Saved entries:
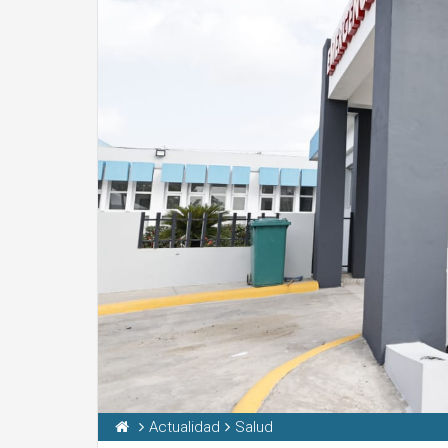
Actualidad
Salud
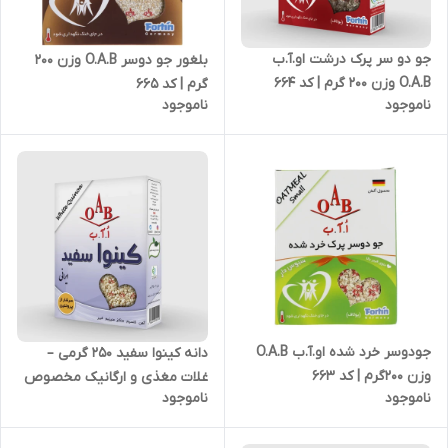
جو دو سر پرک درشت او.آ.ب
بلغور جو دوسر O.A.B وزن 200
O.A.B وزن 200 گرم | کد 664
گرم | کد 665
ناموجود
ناموجود
جودوسر خرد شده او.آ.ب O.A.B
دانه کینوا سفید 250 گرمی –
وزن 200گرم | کد 663
غلات مغذی و ارگانیک مخصوص
ناموجود
ناموجود
رژیم های غذایی سالم | کد 2140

**Problem details**
Reproduce the listing above with every "ناموجود" replaced by "موجود" and all other text left unchanged. Omit the pictures.

**Final answer**
Actualidad
Salud
جو دو سر پرک درشت او.آ.ب
بلغور جو دوسر O.A.B وزن 200
O.A.B وزن 200 گرم | کد 664
گرم | کد 665
موجود
موجود
جودوسر خرد شده او.آ.ب O.A.B
دانه کینوا سفید 250 گرمی –
وزن 200گرم | کد 663
غلات مغذی و ارگانیک مخصوص
موجود
موجود
رژیم های غذایی سالم | کد 2140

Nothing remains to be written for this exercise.